Asceticism in Modern Spirituality
While it’s true that asceticism – like many aspects of faith and human life – was abused at times in Church history, the legacy of asceticism is that of making saints. And it still has that power today in your own spiritual life. Why should you practice asceticism? Here are some powerful reasons.

1. Asceticism combats habitual sin. If you struggle to control your desire for something you tend to abuse (food, drink, sex, comfort, etc), practicing self-denial is like building your spiritual muscles against it.

2. Asceticism builds the virtue of temperance. Temperance is the virtue that balances our desires for physical goods. When our desires are out of balance (a condition of Original Sin called “concupiscence”), we need to reset the balance with self-denial.

3. Asceticism protects you against the excesses of the culture. Like the culture the early Christians lived in, our modern culture has deified entertainment, luxury, and physical pleasure. While Christians can give lip service to resisting these temptations, the truth is that we’re immersed in this culture and it’s difficult not to be transformed by it. Asceticism helps us to set our hearts on the greater goods and to resist laxity of heart and open our hearts to be transformed by grace.

4. Asceticism moves our hearts away from selfishness. We live in air-conditioned comfort, even in our cars. We get used to having entertainment literally at our fingertips. Everything in our lives is built around convenience, entertainment, and comfort. Even the largest hearts among us can become lax when we get used to being comfortable all the time. Self-sacrifice prevents our modern lifestyle from sinking too deeply into our hearts. This was the reason Saint Francis required his brothers to serve the poor by living among the poor and why Dominicans also took a vow of poverty. Monastic orders at the time lived luxuriously and religious men and women were losing the true sense of their vocation. The same principle applies to lay people living in the world.

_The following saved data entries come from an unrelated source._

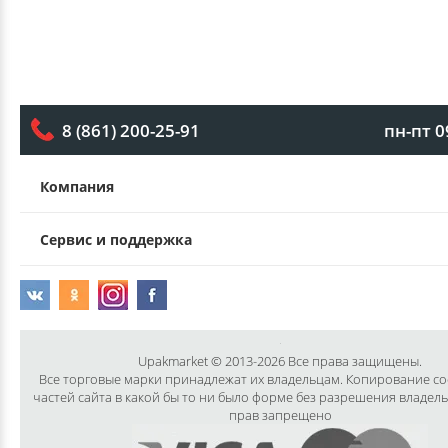
пн-пт 0
8 (861) 200-25-91
Компания
Сервис и поддержка
Upakmarket © 2013-2026 Все права защищены.
Все торговые марки принадлежат их владельцам. Копирование с
частей сайта в какой бы то ни было форме без разрешения владел
прав запрещено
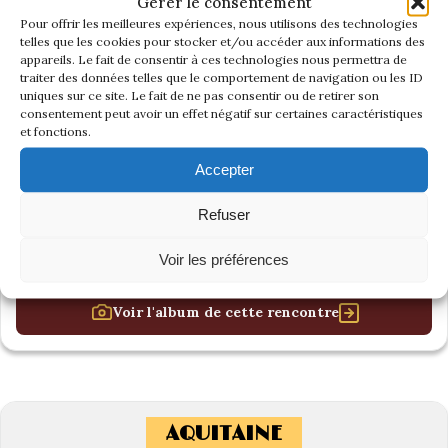
Gérer le consentement
Pour offrir les meilleures expériences, nous utilisons des technologies
telles que les cookies pour stocker et/ou accéder aux informations des
appareils. Le fait de consentir à ces technologies nous permettra de
traiter des données telles que le comportement de navigation ou les ID
uniques sur ce site. Le fait de ne pas consentir ou de retirer son
consentement peut avoir un effet négatif sur certaines caractéristiques
et fonctions.
Accepter
Refuser
Voir les préférences
Voir l'album de cette rencontre
AQUITAINE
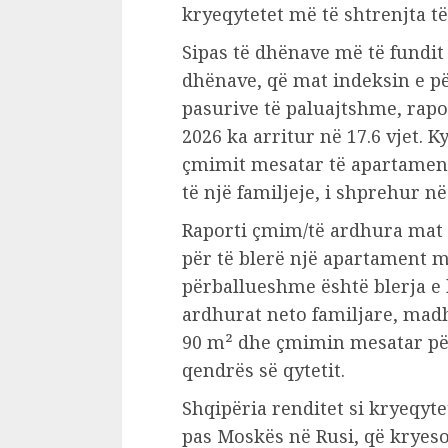
kryeqytetet më të shtrenjta t
Sipas të dhënave më të fundit
dhënave, që mat indeksin e pë
pasurive të paluajtshme, rapo
2026 ka arritur në 17.6 vjet. K
çmimit mesatar të apartamen
të një familjeje, i shprehur në
Raporti çmim/të ardhura mat 
për të blerë një apartament me
përballueshme është blerja e 
ardhurat neto familjare, mad
90 m² dhe çmimin mesatar për
qendrës së qytetit.
Shqipëria renditet si kryeqyte
pas Moskës në Rusi, që kryeso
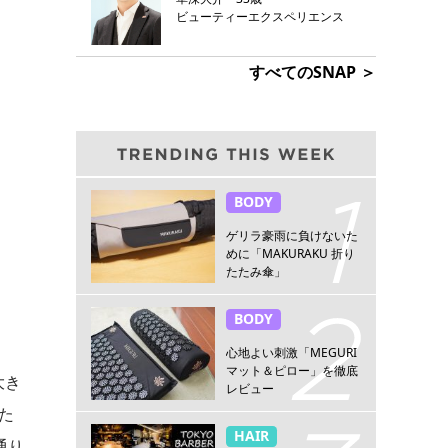
ビューティーエクスペリエンス
すべてのSNAP ＞
BODY
ゲリラ豪雨に負けないた
めに「MAKURAKU 折り
たたみ傘」
BODY
心地よい刺激「MEGURI
マット＆ピロー」を徹底
大き
レビュー
た
HAIR
通り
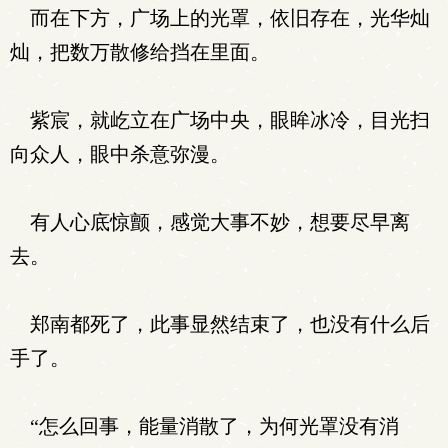
而在下方，广场上的光罩，依旧存在，光华灿
灿，把数万散修给挡在里面。
紫宸，就屹立在广场中央，眼眸冰冷，目光扫
向众人，眼中杀意弥漫。
有人心底惊颤，感觉大事不妙，想要尽早离
去。
郑南都死了，此事显然结束了，也没有什么后
手了。
“怎么回事，能量消散了，为何光罩没有消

5. Asceticism can be an act of love. Like the first Desert Fathers and Desert Mothers, we can offer our self-sacrifice as a token of dedicating our complete lives to Jesus. Asceticism can exercise the theological virtue of charity. It can be an act of love for God, and we can also offer our voluntary suffering for the salvation of souls, making it an act of Christ-like love for our neighbor.

Asceticism plays the same role for us today that it did for the early Christians after the Edict of Milan. It shapes our hearts away from concupiscence (sinful desire) towards God and selflessness. It exercises the selfless love of charity. Of course, we want to avoid the excesses and abuses that have given asceticism a bad name (think of Hollywood’s portrayal of the scrupulous Catholic whipping himself bloody with a Cat-O-Nine-Tails in front of a crucifix all night). But properly used, asceticism is an invaluable tool in our spiritual toolbox.